TASK TO CARRY OUT —
I'd like the line containing "Measure the height" and each line that follows, through the last line of the material, set down exactly as they are, and no others.

Segment Start: INFORMATION PROVIDED

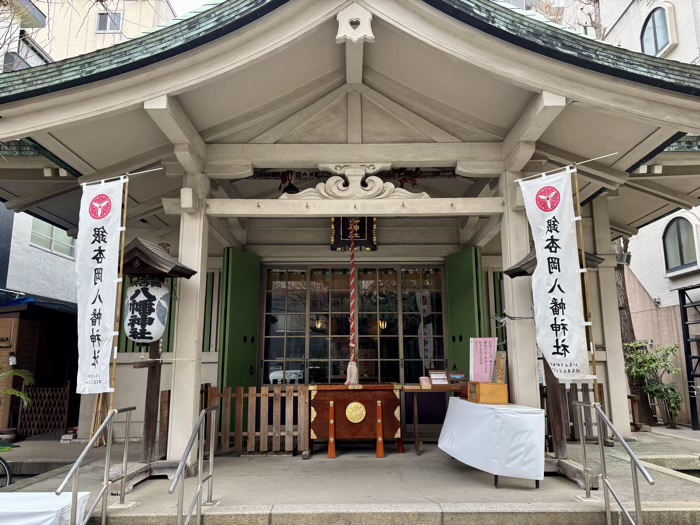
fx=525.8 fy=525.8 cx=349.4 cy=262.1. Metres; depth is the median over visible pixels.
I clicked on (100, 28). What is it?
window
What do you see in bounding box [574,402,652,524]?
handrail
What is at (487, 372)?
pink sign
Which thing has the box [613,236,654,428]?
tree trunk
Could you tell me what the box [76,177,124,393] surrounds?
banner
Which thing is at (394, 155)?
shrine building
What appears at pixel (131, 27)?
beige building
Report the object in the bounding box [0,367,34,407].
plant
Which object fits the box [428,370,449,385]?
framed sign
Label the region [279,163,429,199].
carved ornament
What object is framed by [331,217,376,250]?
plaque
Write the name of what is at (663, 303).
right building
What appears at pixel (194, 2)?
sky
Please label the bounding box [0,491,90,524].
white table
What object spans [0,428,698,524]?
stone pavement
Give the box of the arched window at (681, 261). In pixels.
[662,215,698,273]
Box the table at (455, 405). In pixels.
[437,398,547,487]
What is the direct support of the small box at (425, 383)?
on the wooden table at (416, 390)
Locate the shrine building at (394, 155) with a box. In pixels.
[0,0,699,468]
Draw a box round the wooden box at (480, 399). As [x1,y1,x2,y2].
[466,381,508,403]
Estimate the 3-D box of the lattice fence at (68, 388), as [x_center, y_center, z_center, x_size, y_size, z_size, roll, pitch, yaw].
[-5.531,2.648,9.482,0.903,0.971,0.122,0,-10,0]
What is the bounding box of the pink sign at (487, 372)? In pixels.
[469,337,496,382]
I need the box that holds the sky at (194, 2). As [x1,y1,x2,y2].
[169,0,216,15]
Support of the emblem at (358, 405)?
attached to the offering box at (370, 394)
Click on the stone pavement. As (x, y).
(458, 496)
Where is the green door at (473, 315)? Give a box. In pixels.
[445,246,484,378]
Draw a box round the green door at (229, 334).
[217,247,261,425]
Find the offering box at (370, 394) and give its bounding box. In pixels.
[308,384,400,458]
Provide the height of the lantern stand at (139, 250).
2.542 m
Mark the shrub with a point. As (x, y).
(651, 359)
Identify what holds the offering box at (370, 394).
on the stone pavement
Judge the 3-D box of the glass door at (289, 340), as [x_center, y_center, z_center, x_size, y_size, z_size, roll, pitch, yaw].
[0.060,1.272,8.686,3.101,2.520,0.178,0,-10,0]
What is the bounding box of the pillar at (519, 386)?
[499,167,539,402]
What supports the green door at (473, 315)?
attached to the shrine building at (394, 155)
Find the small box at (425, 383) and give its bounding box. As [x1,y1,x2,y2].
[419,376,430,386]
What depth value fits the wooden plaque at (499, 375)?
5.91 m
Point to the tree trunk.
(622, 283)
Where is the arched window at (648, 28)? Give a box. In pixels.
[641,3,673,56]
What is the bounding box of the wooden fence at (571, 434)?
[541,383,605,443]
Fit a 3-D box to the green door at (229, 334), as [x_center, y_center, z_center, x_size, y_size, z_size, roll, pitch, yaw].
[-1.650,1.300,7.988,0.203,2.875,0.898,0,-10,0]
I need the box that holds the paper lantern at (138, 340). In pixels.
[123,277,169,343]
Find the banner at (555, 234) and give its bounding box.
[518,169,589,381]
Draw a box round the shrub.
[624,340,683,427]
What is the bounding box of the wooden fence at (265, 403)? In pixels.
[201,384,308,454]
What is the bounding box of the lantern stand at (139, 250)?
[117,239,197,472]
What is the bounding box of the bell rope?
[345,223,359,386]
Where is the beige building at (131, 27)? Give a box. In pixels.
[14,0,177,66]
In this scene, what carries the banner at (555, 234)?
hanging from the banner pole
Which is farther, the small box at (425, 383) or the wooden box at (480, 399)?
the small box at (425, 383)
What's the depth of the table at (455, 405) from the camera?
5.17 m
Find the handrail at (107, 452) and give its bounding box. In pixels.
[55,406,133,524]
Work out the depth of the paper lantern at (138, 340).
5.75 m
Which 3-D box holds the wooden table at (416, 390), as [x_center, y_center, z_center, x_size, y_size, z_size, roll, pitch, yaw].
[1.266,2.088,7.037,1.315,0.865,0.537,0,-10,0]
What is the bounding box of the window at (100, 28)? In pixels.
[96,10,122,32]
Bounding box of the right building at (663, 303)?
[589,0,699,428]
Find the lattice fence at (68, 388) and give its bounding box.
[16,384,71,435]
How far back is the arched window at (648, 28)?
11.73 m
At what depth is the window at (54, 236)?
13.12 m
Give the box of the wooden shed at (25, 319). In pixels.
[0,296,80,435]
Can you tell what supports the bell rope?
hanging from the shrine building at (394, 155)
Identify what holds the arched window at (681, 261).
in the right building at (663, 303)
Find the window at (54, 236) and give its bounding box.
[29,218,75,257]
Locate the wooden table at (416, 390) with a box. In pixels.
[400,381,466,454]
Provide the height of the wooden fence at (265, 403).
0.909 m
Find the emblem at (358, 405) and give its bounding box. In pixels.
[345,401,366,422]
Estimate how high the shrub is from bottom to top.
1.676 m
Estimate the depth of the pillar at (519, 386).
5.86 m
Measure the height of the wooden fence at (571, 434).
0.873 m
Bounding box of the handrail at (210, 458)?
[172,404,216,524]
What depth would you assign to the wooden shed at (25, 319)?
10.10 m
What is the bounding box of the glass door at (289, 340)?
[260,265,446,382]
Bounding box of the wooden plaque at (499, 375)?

Segment End: INFORMATION PROVIDED

THE COMPLETED TASK —
Measure the height of the wooden fence at (571, 434).
0.873 m
Bounding box of the handrail at (210, 458)?
[172,404,216,524]
What depth would you assign to the wooden shed at (25, 319)?
10.10 m
What is the bounding box of the glass door at (289, 340)?
[260,265,446,382]
Bounding box of the wooden plaque at (499, 375)?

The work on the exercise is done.